» **TEXTO PARA LEER**:
================
Por momentos creo que hay buenas razones para sospechar que ésta es una historia eterna, repetida, el simple resultado de un ciclo, la necesidad de un orden en un momento de la vida. No obstante, más en lo profundo creo que la sobredosis de conciencia de vulnerabilidad que la cercanía con la muerte proporciona, es definitivamente un estímulo de revisión tan intenso como inesperado. Te saca el antifaz y te invita a observar tu propia desgracia con una habilidad irresistible. En mi caso coincidió, asimismo, con el reconocimiento de un amor auténtico que el miedo se encargó de encubrir durante años con su minuciosa y desconsolada tarea. Y tal vez sea allí donde se arraiga una de las revelaciones más ricas y prometedoras: es contra el miedo donde hay que librar la batalla. El miedo paraliza, congela y disfraza esa parálisis, presentándola como una suerte de seguridad confortable en un espacio estático, detenido en el tiempo y bastante parecido a la muerte. Es entonces cuando, después de un período de renuncias y confusiones varias, surge el armazón de la verdad sin proezas, sin grandilocuencias. Momentos de admirable lucidez que te descubren de repente con la vocación de ir hacia adelante acompañado y lúcido. Todo lo que queda de vida. Esa extraña forma de madurez que se parece tanto a la felicidad. Es como volver a ese desordenado espacio infantil que se rodeaba naturalmente de un halo de eternidad. Esa sensación de valor supremo de la cotidianidad. Y es un regalo. Aunque sientas que este universo de tranquilas sensaciones aparece tardío, rezagado, como fuera de tiempo.
================
» **DATOS REGISTRADOS**:
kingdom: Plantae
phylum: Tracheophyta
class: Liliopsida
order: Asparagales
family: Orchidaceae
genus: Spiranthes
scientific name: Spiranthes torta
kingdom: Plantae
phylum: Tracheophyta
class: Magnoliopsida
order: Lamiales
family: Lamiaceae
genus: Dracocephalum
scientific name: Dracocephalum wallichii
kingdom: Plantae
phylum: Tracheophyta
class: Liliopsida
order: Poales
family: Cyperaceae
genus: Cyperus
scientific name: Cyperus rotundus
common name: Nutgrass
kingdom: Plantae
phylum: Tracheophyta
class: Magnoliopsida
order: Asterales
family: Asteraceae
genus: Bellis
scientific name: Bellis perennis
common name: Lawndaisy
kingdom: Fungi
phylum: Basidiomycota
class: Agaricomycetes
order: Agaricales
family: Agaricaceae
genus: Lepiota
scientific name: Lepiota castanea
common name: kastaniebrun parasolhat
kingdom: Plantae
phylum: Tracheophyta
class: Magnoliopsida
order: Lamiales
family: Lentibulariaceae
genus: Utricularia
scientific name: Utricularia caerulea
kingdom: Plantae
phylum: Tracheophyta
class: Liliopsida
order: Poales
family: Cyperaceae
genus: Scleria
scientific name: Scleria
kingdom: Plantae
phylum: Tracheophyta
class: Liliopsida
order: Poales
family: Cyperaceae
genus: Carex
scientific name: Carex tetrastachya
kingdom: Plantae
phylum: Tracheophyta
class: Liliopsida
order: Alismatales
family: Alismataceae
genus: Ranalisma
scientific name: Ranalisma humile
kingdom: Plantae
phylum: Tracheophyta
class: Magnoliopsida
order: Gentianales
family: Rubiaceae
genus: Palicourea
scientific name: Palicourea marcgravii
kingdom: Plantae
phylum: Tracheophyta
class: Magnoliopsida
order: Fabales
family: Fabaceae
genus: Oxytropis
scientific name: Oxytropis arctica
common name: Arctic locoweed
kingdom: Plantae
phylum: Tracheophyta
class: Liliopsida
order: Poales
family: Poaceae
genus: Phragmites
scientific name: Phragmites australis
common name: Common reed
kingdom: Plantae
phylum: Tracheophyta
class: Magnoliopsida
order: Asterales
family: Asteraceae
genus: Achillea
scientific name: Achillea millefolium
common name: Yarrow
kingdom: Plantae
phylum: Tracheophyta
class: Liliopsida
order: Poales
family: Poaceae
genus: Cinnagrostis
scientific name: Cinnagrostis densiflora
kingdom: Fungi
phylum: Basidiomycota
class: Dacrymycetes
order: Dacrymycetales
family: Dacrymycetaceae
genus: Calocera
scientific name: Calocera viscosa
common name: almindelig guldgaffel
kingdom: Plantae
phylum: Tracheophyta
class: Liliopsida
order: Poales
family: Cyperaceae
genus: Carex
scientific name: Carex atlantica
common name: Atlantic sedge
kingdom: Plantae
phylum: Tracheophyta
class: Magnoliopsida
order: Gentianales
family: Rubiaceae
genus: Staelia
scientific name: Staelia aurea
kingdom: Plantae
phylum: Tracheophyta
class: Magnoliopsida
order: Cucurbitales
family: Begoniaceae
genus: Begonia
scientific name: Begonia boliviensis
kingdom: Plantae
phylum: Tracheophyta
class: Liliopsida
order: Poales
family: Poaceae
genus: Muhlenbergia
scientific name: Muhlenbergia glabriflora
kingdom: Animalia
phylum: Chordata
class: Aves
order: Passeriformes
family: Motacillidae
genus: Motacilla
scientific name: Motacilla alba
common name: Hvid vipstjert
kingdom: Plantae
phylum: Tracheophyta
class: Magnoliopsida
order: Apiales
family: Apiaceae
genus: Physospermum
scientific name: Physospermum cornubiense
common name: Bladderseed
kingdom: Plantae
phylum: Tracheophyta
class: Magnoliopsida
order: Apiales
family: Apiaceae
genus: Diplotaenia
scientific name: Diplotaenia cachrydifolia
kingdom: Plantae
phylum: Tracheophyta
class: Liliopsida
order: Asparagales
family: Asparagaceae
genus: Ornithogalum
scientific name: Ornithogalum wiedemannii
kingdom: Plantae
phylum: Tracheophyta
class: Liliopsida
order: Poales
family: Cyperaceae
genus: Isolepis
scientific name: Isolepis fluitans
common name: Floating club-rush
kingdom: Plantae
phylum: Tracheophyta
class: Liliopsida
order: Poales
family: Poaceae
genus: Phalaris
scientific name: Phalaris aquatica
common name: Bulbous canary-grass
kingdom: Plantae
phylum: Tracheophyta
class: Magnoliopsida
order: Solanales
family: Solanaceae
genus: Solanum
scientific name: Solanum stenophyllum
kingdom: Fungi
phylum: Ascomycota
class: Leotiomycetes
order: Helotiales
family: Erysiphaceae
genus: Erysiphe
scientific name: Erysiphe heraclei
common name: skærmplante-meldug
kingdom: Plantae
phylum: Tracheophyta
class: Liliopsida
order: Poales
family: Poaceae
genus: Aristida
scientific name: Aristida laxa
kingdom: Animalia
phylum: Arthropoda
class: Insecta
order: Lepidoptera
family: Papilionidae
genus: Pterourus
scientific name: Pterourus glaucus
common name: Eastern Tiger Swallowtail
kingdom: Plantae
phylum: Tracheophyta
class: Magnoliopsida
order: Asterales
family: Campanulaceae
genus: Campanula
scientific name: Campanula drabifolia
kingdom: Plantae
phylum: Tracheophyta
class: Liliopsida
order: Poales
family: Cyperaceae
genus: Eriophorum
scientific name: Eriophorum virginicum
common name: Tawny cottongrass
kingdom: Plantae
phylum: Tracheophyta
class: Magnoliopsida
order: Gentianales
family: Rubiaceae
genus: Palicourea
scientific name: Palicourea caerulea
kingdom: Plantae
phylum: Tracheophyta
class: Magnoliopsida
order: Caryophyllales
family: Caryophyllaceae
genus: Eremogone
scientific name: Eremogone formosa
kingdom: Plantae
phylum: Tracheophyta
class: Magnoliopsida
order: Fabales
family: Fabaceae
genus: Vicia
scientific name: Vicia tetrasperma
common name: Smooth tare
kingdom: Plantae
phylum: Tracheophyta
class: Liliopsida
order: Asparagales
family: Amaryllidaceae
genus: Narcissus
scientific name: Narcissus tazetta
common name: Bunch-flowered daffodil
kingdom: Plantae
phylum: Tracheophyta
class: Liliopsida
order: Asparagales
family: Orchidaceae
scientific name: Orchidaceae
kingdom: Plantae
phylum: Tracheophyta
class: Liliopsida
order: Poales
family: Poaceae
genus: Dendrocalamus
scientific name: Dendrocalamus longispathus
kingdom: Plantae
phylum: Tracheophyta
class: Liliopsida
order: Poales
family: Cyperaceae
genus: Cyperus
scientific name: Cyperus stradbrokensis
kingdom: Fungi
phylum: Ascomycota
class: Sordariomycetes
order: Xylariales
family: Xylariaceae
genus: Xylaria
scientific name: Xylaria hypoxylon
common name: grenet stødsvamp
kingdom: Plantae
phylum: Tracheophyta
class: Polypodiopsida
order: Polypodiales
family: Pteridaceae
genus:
================
» **CONSIGNA**: ¿Podrías continuar el texto sobre el miedo y la cercanía de la muerte a partir de su última oración?

» **RESPUESTA**:
Nunca pude tolerar lo cursi. De hecho, mi vida ha sido una larga e intensa batalla contra el mal gusto. Si bien es justo decir que esta extraña sensación de descubrimiento –donde la clave de lo que viene radica en la simpleza de lo cotidiano– se parece mucho a esos libros de autoayuda en los que lo cursi se instala como el credo de los cortos de mente y espíritu, pero no: la simpleza no es nada simple, y mucho menos algo fácil. Es un camino de sacrificios y renuncias hasta el encuentro de la verdad desnuda, sin cosmética, sin puntos de vista, sin vueltas. Un aprendizaje sin anestesia. Una oportunidad para pocos.